- DATA FOR PROCESSING
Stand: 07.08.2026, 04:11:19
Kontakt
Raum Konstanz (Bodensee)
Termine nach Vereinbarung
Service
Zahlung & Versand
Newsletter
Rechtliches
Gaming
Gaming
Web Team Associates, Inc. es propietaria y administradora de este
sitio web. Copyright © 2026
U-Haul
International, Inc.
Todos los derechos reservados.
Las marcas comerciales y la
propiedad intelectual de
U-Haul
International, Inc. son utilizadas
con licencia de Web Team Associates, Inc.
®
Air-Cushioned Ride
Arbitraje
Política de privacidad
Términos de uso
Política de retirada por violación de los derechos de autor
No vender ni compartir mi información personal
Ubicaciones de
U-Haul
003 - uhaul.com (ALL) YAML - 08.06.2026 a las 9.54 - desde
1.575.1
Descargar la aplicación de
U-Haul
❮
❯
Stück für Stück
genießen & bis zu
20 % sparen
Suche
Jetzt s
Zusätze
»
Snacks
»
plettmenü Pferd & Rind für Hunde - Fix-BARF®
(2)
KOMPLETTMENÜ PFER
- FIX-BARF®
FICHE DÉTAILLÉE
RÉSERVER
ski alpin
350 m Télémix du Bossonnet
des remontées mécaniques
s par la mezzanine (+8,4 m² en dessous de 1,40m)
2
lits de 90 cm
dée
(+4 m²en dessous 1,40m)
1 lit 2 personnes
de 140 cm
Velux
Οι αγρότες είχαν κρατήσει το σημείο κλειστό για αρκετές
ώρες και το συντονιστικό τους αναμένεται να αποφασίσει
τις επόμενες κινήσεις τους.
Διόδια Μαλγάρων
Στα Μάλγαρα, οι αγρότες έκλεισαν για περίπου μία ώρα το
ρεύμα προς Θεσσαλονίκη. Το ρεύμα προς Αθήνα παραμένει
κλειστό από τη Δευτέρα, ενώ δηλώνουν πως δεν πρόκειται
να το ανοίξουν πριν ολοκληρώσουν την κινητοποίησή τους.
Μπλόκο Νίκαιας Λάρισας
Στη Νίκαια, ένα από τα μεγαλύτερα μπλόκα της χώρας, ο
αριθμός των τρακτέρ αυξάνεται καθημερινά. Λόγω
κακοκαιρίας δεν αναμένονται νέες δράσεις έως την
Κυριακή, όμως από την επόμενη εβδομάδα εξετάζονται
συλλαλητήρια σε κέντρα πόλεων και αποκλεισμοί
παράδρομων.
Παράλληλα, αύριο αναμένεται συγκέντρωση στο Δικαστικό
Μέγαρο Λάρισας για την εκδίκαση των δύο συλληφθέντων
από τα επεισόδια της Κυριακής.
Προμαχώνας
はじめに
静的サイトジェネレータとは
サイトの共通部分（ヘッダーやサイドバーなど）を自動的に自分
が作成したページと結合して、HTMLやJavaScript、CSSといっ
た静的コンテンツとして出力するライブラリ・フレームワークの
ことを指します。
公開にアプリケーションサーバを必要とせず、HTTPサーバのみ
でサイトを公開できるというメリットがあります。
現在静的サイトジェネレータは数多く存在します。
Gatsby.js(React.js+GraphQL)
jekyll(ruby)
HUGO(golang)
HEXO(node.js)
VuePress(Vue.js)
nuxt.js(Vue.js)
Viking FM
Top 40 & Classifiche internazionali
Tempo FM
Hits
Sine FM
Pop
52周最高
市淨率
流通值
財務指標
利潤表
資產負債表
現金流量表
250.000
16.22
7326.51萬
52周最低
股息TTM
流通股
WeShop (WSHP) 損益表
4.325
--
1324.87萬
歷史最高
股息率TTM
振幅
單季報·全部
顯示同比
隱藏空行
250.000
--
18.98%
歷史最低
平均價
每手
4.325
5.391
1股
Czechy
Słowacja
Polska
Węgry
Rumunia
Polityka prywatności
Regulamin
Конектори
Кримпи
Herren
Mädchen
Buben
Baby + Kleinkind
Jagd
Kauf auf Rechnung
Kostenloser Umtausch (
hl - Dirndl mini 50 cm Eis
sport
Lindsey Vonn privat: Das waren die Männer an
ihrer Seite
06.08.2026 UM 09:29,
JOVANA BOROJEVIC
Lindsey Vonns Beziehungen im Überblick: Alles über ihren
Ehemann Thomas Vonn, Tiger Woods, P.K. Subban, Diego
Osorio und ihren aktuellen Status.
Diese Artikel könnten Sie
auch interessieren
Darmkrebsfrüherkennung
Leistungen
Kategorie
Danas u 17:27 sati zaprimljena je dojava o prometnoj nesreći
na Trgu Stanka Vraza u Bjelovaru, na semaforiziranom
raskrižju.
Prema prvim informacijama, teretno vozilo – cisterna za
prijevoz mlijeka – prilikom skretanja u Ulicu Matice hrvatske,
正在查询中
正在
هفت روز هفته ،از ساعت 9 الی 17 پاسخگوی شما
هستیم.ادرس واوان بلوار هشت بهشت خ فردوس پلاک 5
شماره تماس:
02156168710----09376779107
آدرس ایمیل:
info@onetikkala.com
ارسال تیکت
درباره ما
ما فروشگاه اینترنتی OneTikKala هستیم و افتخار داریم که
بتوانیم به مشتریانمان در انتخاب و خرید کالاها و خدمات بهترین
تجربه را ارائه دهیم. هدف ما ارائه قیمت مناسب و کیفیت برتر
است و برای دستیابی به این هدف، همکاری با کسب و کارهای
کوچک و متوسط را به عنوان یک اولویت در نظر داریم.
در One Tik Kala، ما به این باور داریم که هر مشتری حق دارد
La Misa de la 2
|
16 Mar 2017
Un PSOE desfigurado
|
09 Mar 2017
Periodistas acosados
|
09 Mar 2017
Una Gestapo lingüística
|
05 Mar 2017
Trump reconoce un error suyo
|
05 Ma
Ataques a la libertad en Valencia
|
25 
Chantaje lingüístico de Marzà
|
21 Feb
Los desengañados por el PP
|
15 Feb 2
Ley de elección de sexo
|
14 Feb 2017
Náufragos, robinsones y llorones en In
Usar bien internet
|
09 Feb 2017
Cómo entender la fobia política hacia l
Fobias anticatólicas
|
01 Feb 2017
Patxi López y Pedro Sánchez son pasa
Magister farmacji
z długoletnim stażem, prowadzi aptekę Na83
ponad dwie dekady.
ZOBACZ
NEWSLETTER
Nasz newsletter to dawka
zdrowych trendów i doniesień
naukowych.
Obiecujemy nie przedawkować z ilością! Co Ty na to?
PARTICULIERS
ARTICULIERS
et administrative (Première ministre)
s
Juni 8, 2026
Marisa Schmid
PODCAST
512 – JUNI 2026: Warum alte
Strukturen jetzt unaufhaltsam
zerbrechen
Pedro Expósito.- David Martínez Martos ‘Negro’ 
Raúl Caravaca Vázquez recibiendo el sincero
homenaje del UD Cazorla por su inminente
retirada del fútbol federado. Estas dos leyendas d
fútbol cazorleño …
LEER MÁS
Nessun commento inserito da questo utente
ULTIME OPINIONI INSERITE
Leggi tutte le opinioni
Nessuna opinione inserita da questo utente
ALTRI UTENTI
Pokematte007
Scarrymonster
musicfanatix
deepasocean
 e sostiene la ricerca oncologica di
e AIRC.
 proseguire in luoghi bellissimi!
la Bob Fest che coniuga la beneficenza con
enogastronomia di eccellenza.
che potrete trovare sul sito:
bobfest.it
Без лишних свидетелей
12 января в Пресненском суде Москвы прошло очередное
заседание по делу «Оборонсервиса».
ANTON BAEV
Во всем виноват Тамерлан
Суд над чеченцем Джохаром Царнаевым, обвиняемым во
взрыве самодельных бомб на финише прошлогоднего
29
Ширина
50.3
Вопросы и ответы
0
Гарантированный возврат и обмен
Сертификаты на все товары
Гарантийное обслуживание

- TASK DETAILS
Your task is to copy every line of the entries that contains the string "utente".

- YOUR RESPONSE
Nessun commento inserito da questo utente
Nessuna opinione inserita da questo utente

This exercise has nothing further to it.